WHAT IS NEEDED: Copy out the rows again word for word, beginning at the line containing "Find regions matching aorta." and continuing to the end of the rows. Leave the pictures out of your copy.

DATA FOR THIS EXERCISE:

------------

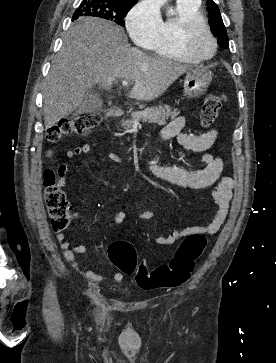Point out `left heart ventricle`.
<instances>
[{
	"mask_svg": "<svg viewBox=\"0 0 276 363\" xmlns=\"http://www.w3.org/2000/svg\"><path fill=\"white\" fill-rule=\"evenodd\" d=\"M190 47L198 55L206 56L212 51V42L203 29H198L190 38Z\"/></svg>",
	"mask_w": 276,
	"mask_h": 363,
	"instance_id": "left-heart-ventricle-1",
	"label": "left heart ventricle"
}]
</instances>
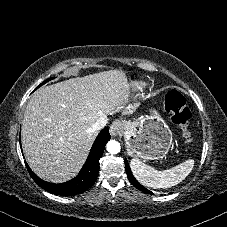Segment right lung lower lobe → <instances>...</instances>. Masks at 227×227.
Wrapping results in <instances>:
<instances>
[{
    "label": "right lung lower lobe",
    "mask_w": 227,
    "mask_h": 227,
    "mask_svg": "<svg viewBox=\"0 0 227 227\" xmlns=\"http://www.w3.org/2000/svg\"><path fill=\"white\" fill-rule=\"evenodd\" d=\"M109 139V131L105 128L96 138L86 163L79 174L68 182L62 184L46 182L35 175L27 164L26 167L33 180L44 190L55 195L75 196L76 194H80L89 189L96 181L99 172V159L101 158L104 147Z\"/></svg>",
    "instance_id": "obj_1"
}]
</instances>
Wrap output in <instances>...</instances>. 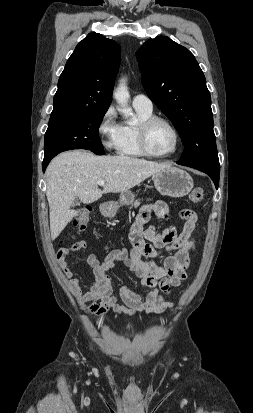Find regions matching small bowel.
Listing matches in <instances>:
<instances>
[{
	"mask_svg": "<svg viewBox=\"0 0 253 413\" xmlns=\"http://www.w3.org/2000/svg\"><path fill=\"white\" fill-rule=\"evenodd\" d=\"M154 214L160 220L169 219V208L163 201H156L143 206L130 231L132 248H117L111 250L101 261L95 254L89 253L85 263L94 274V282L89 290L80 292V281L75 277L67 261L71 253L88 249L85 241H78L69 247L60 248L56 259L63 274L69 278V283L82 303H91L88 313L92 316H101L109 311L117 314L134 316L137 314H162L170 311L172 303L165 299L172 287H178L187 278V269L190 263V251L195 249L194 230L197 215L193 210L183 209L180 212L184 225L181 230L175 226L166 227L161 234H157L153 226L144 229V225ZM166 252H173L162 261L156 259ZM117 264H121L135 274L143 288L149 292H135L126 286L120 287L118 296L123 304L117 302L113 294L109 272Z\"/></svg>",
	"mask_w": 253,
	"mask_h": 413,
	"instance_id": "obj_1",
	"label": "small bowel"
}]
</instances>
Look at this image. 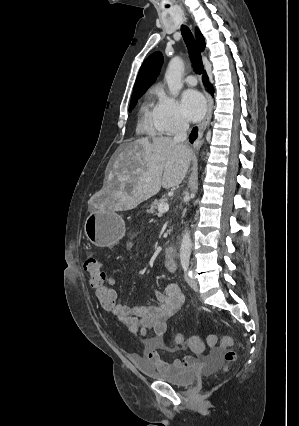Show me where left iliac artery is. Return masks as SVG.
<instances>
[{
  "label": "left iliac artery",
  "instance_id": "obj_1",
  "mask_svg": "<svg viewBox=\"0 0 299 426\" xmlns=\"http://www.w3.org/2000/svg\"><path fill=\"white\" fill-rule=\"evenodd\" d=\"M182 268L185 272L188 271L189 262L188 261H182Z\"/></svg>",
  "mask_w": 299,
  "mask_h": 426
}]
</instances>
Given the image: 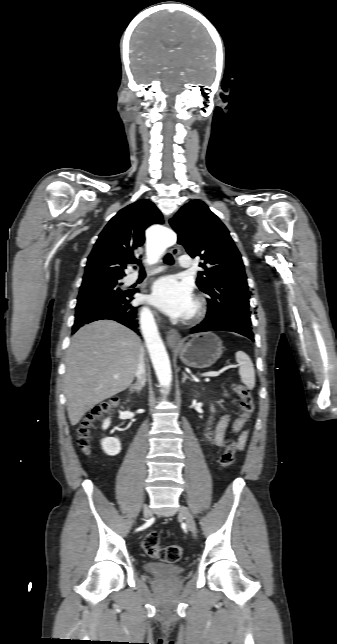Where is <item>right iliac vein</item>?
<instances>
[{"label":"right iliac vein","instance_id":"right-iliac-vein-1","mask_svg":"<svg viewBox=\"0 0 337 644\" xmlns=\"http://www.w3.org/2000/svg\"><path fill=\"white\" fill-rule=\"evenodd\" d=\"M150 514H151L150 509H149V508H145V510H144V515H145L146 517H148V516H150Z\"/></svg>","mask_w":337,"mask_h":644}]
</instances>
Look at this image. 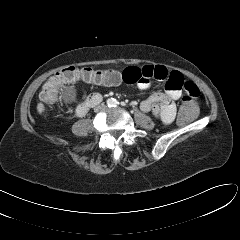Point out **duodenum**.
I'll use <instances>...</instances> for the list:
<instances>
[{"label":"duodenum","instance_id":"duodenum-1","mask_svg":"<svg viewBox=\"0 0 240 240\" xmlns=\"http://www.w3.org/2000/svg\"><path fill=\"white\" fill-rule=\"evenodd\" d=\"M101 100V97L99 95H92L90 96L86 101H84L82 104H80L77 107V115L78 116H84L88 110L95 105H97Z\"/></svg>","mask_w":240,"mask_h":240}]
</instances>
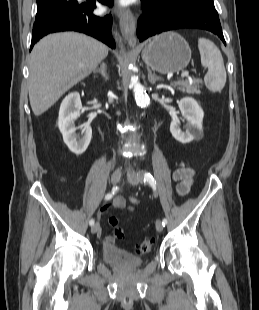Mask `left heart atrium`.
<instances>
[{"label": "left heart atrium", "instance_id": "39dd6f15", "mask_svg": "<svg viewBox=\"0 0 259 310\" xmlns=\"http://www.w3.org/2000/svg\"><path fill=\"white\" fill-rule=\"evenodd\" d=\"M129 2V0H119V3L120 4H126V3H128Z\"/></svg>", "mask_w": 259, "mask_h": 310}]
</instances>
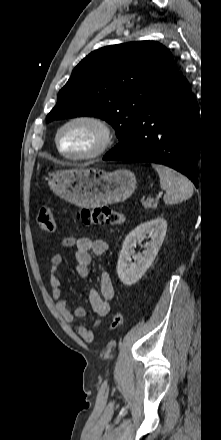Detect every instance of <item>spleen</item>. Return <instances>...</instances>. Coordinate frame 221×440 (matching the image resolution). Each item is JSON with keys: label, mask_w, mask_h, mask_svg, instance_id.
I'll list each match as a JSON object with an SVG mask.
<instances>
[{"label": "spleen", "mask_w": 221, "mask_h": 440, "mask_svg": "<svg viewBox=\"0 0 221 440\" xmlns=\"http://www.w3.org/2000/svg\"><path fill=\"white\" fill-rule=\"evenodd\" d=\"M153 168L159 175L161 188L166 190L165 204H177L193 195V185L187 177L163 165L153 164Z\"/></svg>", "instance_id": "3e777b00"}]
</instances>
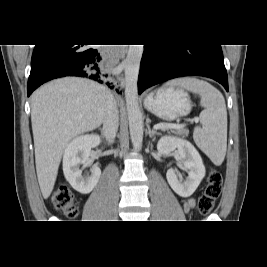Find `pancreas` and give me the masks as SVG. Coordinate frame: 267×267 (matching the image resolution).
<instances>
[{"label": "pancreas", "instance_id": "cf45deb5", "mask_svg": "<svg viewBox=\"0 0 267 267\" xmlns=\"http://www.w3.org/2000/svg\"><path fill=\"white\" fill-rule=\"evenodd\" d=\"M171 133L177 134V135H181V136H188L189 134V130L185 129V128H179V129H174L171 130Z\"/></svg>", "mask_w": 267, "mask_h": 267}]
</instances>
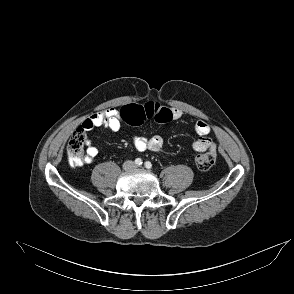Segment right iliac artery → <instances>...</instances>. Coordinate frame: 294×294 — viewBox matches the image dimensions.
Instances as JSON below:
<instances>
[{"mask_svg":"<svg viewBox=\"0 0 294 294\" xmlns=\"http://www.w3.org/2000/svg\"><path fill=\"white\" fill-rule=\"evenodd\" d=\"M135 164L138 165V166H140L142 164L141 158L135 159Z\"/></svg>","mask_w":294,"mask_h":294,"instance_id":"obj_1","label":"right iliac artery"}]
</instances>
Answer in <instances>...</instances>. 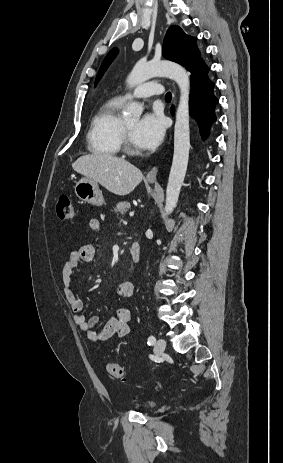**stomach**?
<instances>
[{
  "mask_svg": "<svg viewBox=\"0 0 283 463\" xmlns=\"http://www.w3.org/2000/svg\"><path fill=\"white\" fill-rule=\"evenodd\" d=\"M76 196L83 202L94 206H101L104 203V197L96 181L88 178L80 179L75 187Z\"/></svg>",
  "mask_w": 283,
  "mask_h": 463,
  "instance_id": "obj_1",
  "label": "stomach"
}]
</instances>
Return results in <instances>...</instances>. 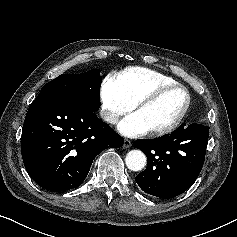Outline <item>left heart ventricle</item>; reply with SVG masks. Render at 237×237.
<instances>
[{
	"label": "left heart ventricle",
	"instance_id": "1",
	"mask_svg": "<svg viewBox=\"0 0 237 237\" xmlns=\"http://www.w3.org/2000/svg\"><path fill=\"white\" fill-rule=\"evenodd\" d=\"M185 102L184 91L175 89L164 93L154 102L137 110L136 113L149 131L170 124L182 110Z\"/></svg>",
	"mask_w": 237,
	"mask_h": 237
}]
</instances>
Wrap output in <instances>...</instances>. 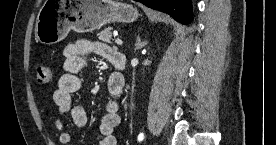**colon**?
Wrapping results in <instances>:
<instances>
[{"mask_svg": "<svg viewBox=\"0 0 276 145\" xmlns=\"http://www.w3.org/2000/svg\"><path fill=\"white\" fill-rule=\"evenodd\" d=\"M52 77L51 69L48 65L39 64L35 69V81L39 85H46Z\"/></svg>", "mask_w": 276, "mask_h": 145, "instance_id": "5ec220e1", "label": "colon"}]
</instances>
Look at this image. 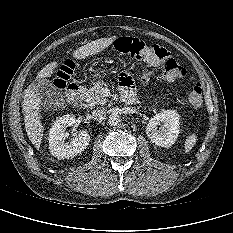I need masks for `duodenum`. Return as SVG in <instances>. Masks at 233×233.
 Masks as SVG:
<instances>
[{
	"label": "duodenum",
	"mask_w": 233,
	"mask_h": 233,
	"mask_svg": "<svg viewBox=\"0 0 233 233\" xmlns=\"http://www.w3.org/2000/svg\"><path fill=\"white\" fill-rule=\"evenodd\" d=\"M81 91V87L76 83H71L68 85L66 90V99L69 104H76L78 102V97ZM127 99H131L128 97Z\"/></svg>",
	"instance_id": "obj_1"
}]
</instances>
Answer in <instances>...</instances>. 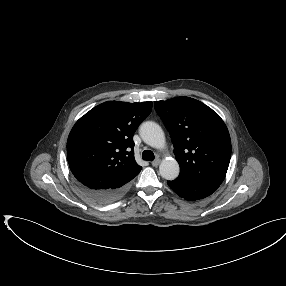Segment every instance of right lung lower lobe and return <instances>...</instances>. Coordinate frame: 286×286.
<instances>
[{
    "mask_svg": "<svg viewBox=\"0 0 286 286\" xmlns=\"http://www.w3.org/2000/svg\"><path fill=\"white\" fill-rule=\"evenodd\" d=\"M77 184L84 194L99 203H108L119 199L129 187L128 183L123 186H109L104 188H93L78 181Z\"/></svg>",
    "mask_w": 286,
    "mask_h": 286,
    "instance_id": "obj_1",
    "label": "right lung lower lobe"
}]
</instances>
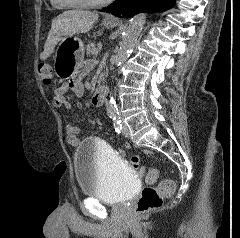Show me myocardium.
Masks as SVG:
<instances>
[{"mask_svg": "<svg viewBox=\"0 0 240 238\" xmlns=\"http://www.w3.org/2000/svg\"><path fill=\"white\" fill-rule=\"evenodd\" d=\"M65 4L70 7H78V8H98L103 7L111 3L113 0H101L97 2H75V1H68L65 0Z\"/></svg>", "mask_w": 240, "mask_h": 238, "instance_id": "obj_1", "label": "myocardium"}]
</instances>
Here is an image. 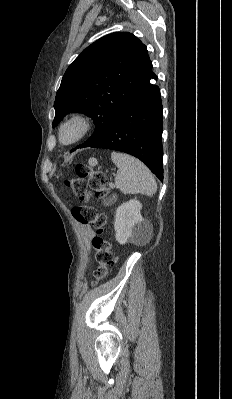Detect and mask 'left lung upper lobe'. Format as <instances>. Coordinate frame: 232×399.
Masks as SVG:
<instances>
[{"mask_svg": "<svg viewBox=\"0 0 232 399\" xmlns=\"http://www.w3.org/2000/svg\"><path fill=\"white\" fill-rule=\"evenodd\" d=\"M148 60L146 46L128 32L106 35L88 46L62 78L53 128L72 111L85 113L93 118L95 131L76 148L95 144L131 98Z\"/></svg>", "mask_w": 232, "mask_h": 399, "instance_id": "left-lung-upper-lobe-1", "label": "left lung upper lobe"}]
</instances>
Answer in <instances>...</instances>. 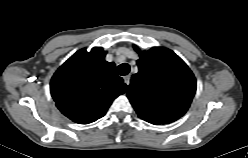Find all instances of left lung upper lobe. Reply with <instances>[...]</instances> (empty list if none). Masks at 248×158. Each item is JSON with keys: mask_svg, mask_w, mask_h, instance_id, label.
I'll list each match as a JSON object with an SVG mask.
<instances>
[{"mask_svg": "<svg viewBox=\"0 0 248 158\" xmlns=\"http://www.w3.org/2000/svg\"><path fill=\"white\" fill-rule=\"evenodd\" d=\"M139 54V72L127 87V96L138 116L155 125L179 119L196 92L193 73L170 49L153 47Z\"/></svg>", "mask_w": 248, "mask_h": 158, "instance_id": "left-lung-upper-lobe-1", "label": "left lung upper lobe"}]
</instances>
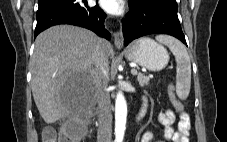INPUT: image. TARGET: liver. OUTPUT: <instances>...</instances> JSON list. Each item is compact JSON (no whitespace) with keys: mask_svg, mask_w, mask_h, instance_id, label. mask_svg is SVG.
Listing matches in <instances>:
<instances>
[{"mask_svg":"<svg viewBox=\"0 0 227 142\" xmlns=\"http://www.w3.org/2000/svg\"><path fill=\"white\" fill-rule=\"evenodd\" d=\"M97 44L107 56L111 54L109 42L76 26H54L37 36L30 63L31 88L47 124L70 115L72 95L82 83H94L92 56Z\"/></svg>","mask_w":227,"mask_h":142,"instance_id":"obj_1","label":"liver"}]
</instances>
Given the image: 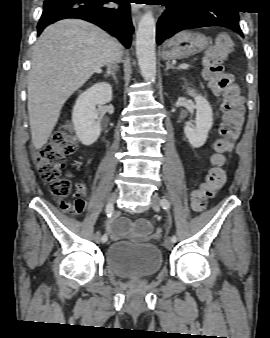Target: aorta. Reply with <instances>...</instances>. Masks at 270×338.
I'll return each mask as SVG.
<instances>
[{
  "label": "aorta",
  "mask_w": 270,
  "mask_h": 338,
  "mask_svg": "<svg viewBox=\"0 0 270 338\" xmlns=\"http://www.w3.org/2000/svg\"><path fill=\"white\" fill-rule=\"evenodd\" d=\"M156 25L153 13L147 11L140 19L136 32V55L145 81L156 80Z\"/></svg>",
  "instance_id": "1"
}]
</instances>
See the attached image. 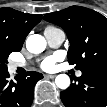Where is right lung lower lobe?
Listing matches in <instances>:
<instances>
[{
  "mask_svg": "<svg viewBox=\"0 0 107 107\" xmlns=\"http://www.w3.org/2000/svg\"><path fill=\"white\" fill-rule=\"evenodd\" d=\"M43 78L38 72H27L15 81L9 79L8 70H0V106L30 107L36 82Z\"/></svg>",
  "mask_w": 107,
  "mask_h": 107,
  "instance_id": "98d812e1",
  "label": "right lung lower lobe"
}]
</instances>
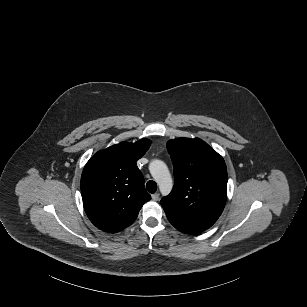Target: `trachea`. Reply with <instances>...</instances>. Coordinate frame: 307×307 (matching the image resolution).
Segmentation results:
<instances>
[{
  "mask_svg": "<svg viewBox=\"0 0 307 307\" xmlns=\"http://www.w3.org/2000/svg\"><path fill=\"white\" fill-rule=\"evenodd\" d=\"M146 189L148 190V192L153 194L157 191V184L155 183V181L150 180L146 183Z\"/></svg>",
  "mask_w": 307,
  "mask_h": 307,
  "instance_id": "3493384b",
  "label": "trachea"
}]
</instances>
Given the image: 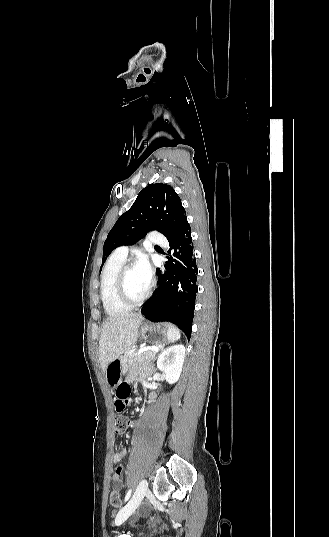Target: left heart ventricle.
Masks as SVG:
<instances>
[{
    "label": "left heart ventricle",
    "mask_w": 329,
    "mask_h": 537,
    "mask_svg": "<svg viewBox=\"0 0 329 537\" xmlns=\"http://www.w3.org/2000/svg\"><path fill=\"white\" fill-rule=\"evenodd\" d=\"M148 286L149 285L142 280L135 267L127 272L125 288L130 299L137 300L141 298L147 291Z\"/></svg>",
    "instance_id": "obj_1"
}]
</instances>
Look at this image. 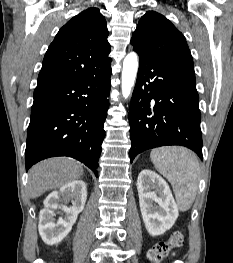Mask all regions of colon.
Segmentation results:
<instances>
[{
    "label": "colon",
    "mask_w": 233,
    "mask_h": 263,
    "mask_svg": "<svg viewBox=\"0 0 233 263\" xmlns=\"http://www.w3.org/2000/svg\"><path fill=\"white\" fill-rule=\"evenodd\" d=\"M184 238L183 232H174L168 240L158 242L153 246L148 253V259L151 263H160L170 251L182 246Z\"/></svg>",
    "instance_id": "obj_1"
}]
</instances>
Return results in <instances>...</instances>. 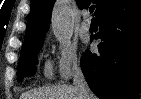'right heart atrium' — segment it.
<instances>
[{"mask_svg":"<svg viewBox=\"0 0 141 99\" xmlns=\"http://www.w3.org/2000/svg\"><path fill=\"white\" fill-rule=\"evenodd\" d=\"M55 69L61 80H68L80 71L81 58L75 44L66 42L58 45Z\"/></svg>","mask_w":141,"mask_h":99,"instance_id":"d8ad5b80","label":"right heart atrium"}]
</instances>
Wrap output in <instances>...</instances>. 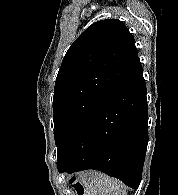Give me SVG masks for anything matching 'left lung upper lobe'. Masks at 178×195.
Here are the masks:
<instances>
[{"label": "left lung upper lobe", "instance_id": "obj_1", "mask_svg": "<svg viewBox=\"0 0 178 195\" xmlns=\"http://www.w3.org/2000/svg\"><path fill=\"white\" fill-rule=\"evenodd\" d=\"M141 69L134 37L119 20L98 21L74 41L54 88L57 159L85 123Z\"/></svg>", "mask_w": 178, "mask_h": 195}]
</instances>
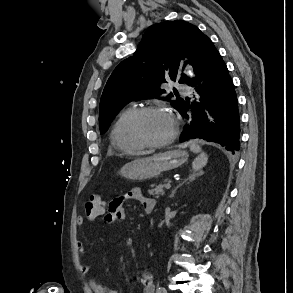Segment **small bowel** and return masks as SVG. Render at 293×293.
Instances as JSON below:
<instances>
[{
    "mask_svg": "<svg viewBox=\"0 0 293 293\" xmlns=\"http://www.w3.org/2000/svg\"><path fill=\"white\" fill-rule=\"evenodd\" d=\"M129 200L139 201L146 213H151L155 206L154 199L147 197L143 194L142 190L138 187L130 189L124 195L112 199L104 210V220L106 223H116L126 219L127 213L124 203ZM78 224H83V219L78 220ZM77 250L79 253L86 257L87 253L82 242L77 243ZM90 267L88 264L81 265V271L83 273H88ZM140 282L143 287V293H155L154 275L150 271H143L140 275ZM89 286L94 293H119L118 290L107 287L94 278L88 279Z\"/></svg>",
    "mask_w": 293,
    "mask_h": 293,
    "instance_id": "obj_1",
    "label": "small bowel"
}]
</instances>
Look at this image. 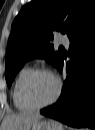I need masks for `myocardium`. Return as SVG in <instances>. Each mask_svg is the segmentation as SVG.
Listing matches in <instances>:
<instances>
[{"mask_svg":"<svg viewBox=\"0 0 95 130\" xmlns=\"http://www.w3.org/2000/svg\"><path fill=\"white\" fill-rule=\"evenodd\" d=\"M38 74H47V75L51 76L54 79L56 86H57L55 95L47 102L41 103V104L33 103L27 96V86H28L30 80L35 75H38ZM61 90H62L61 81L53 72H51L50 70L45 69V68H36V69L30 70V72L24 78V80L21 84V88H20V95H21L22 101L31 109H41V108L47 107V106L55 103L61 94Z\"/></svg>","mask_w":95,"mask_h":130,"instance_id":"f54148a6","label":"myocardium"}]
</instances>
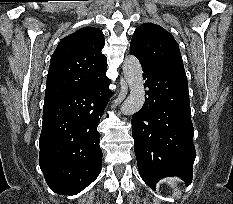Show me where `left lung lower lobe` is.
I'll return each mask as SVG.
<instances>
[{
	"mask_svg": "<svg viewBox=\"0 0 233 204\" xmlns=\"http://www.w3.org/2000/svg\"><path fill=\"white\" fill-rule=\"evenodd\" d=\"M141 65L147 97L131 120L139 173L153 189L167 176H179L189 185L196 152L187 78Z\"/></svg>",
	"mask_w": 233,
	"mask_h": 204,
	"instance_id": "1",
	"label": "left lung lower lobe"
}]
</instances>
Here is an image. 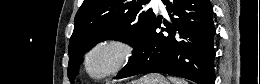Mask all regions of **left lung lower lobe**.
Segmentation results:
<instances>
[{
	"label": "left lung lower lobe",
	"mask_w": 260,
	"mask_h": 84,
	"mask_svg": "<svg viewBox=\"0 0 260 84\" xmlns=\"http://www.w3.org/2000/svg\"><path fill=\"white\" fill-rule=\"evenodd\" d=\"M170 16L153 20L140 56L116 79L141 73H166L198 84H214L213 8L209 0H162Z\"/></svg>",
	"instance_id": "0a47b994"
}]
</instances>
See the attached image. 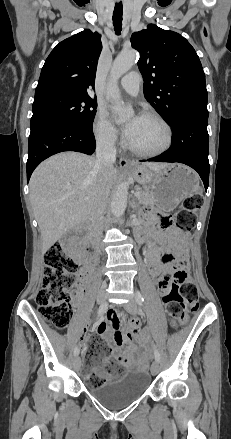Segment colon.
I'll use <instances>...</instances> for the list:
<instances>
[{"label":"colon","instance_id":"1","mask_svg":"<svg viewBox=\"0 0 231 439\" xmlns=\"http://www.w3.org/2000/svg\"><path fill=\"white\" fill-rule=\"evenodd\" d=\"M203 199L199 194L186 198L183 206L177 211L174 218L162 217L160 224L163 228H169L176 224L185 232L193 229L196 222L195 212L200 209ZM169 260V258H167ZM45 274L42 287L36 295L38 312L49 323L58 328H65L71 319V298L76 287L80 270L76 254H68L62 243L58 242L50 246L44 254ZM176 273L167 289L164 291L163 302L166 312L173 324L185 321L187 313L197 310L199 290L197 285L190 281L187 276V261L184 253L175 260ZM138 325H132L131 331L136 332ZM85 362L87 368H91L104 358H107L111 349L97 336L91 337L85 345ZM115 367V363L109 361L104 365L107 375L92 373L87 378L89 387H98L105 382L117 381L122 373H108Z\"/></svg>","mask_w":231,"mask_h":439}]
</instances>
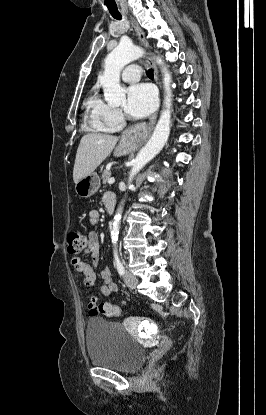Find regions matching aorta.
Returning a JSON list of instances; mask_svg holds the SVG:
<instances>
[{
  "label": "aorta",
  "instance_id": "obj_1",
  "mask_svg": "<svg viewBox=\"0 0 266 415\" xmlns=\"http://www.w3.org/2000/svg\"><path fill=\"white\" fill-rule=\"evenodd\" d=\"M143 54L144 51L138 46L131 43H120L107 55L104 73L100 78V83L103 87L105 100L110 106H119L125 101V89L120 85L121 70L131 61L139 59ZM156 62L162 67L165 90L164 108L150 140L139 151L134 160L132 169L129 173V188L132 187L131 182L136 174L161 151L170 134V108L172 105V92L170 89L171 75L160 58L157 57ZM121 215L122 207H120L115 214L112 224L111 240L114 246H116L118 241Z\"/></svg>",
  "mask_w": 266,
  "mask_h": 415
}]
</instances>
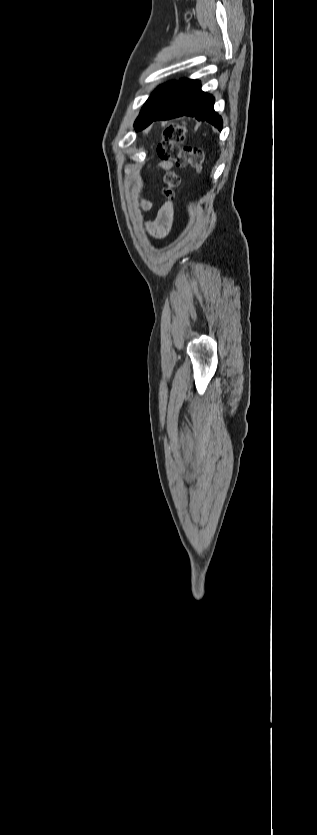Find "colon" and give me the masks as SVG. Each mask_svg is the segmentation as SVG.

------------

EXERCISE SOLUTION:
Find regions matching aorta.
Returning a JSON list of instances; mask_svg holds the SVG:
<instances>
[{
  "label": "aorta",
  "instance_id": "obj_1",
  "mask_svg": "<svg viewBox=\"0 0 266 415\" xmlns=\"http://www.w3.org/2000/svg\"><path fill=\"white\" fill-rule=\"evenodd\" d=\"M143 54L144 51L138 46L131 43H120L107 55L104 73L100 78V83L103 87L105 100L110 106H119L125 101V89L120 85L121 70L131 61L139 59ZM156 62L162 67L165 90L164 108L150 140L139 151L134 160L132 169L129 173V188L132 187L131 182L136 174L161 151L170 134V108L172 105V92L170 89L171 75L160 58L157 57ZM121 215L122 207H120L115 214L112 224L111 240L114 246H116L118 241Z\"/></svg>",
  "mask_w": 266,
  "mask_h": 415
}]
</instances>
Find "colon" and give me the masks as SVG. Each mask_svg is the segmentation as SVG.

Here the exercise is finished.